The first mission to arrive on 9 February was the United Arab Emirates’ Hope orbiter, the nation’s first planetary mission. The spacecraft’s goal is to study the past and present climate of Mars from orbit. Unlike previous missions from other space agencies, which would only look at specific locations at the same time, Hope will look at changes throughout the day. Over time it will monitor Mars’s daily, monthly and yearly changes to build up a comprehensive image of what the weather is like on the Red Planet.

The next arrival – Tianwen-1, belonging to the Chinese National Space Agency (CNSA) – reached Mars a day later, on 10 February. The spacecraft spent its first few months at Mars surveying the surface from orbit, reconnoitring for the next stage of the mission: setting down the Zhurong rover. The CNSA eventually selected a site in the large Utopia Planitia and successfully touched down on 22 May.

The main goal of the mission was a test of China’s ability to operate on the surface of Mars, paving the way for future missions, however, both orbiter and rover are equipped with cameras, radar and spectrometers that will continue to survey the planet’s surface and atmosphere.

But, back on 18 February – before the Tianwen-1 mission had located a landing site for the Zhurong rover – the last, and largest, of the three missions arrived at Mars, in the form of NASA’s Perseverance lander. It touched down in the Jezero Crater, near what appears to be the site of a past river delta, making it a great place to study the history of water on the Red Planet and its potential past habitability.

Perseverance is closely based on the design of its predecessor, Curiosity, but has one major addition – a suite of instruments dedicated to drilling and storing rock samples from the Martian surface. But although Perseverance is a highly equipped robo-geologist, there’s only so much you can pack onto a rover and send to Mars.

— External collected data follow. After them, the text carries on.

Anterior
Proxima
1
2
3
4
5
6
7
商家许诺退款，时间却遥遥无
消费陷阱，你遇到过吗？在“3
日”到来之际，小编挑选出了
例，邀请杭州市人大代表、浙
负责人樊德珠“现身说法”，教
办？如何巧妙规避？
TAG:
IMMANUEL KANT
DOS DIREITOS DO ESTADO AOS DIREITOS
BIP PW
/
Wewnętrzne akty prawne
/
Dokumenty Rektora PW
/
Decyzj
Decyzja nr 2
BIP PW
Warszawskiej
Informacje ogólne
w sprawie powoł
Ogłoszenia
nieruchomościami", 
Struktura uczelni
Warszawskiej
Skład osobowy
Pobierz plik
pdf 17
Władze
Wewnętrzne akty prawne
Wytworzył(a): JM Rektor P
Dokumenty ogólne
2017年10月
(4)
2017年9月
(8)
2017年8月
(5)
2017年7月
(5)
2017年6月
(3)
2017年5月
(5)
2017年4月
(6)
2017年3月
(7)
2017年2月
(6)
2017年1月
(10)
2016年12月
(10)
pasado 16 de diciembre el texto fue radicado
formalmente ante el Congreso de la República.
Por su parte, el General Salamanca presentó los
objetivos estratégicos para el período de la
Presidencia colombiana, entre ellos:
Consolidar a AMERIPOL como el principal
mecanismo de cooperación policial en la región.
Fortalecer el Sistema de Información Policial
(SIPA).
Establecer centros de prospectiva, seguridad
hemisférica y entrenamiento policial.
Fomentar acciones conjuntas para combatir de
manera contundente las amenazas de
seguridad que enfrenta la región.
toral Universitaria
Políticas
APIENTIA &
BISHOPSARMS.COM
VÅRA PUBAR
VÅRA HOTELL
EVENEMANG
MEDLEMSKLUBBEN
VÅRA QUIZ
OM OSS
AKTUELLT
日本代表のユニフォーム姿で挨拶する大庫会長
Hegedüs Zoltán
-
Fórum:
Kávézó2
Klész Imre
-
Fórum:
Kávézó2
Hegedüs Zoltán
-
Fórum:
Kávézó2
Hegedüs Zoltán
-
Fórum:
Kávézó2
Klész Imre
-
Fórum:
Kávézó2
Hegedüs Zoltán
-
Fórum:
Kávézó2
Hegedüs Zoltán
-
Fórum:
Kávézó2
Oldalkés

To truly understand the planet (particularly if we want to find evidence of any past life) scientists need to be able to study a Martian sample in the best labs here on Earth. Perseverance represents the first step in that process. It will spend the next few years travelling across Jezero Crater, collecting up to 43 rock samples that it will then leave in caches for a future Sample Return mission (currently being planned by NASA, in collaboration with the European and Japanese space agencies) to collect and return to Earth.

Perseverance rover digging
Soon after this shot was taken, two drilled sample- collection holes would appear in ‘Rochette’, the grey rock in front of Perseverance © NASA/JPL

Perseverance attempted to collect its first sample on 5 August, only to discover the next day that the sample vessel was empty, as the rock appears to have crumbled as Perseverance pulled it out of the ground. The rover moved to a more solid-looking rock, nicknamed Rochette, and successfully stored its first sample on 7 September.

At the time of writing the rover had travelled over 2.6km – quite a fast pace for a Martian rover. Its progress has been aided in large part by a spacecraft that hitched a ride to Mars with Perseverance: the Ingenuity Helicopter. The small drone-like rotocraft is a technology demonstration mission, intended to see if it’s possible to fly through the thin Martian atmosphere, the answer to which is a comprehensive ‘yes’. Since its first 39-second test flight on 19 April, Ingenuity has flown over a dozen times, travelling more than 2km.

More elaborate missions using the same technology are being planned, but as Ingenuity is only equipped with a camera, it’s being used to scout ahead of Perseverance, highlighting any potential hazards or objects of interest.

So what have we learned at Mars this year? The UAE learned how to orbit, China learned how to land, and NASA learned how to fly.